Is a FHIR API enabled digital ecosystem the answer?
One of the aspects of FHIR® APIs we’ve been thinking about recently is the ability to support an ‘ecosystem’ approach to architecting healthcare systems. Wikipedia defines an ecosystem as:
A digital ecosystem is a distributed, adaptive, open socio-technical system with properties of self-organisation, scalability and sustainability inspired from natural ecosystems.
Another way to think of this is as a collection of components that are able to communicate with each other across standardised interfaces – perhaps requiring configuration to do so (which could be automated) but not alterations to the underlying component (by programming).
Take the example of an adverse reaction – perhaps a rash after using a pair of gloves or diarrhoea after taking a medication? Or it could be something more serious an adverse reaction to eating peanuts or an antibiotic, where an individual’s airway swells and they require medical assistance to breathe correctly. Is this an indicator of an allergy, a known side-effect of the substance, or an interaction of the substance with other compounds the person is taking?
And if it is an allergy, then it should be recorded somewhere against the patients record (wherever that may be).
To determine this, we need a number of things:
- What the substance in question was.
- What else the person is taking (or other characteristics like significant conditions)
- Some decision support capability (could be a human to start with, but we’d want to automate this at some point)
- A place to store the patient allergy – if it is determined to be one.

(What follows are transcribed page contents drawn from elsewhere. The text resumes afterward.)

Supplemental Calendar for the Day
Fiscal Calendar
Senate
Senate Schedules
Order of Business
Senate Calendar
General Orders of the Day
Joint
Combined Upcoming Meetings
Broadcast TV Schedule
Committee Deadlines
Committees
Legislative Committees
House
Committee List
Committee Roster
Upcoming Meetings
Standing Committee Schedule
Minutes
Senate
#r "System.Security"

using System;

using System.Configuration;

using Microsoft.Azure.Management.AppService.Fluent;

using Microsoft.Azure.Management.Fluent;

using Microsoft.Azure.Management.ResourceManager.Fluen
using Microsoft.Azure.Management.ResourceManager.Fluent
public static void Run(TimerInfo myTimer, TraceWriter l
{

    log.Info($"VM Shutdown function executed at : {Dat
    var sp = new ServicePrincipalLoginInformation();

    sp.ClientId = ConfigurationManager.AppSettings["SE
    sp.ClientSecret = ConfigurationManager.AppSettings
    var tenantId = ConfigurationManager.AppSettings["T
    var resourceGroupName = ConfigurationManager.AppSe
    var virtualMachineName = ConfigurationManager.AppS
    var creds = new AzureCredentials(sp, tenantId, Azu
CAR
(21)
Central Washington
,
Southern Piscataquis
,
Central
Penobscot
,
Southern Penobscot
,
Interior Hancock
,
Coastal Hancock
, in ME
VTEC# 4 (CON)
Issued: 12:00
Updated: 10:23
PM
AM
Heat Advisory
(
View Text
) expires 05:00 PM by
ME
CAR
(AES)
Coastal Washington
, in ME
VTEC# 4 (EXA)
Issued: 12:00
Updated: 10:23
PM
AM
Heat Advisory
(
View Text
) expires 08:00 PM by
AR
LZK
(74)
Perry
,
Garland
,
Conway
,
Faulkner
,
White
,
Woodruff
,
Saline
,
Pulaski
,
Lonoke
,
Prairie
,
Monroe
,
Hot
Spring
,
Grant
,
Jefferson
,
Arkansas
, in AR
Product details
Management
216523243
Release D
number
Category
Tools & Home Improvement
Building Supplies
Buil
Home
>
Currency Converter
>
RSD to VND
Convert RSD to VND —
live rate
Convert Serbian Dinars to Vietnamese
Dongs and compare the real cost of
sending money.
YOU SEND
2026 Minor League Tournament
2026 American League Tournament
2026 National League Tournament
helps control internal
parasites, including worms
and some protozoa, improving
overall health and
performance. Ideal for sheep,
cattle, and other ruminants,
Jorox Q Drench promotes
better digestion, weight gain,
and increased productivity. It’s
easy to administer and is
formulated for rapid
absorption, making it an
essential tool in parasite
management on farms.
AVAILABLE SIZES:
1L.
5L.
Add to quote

In fact, we’d want to store the reaction regardless as it may be useful to have a record for the future, for both the patient and medication side effect profiles.
And we assume that we also have:
- A model for the information we need to exchange, and a way of expressing the information that all systems understand (potentially there could be more than one way to express it)
- Interfaces between systems that can accept this model.
One way to approach this would be to create a single application that does all of this. But that’s a ‘monolithic’ approach that can only be used in one way. With ecosystem thinking, we instead break it down to its individual components (as described above) and then wire them together in different ways.
For example, we could have:
- A web based application for use by clinicians that inputs the reaction information, stores it as anonymised data for subsequent analysis, calls the decision support service, saves any allergy in the patient record and returns Management Advice.
- An extension to the above where the application can get clinical information from other patient sources – such as a National EHR – to add to the information being sent to the Decision Support Service.
- A similar cloud application intended for consumers that simply calls the decision support service and returns advice to the consumer e.g. ‘This is an expected side effect’, or ‘stop the medication and see your doctor’.
- An existing EMR (Electronic Medical Record) application that incorporates a call to the Decision support service it its usual operation (maybe using the CDS-hooks standard) and then updates internal records based on the reply.
- A new mobile application for consumers that lists their medications (perhaps synchronising with a common data store) to remind them when to take it (and record that they have taken the medication) but it can also call on the Decision support service to check for any interactions between the medications.
And there are plenty of other alternatives.
So, by using FHIR APIs as the ‘glue’ between systems, we gain the ability to configure solutions in different ways to meet different requirements, yet re-using the common components that are needed.
Innovation, here we come!
Ecosystem thinking gives us the ability to achieve a truly open healthcare data system.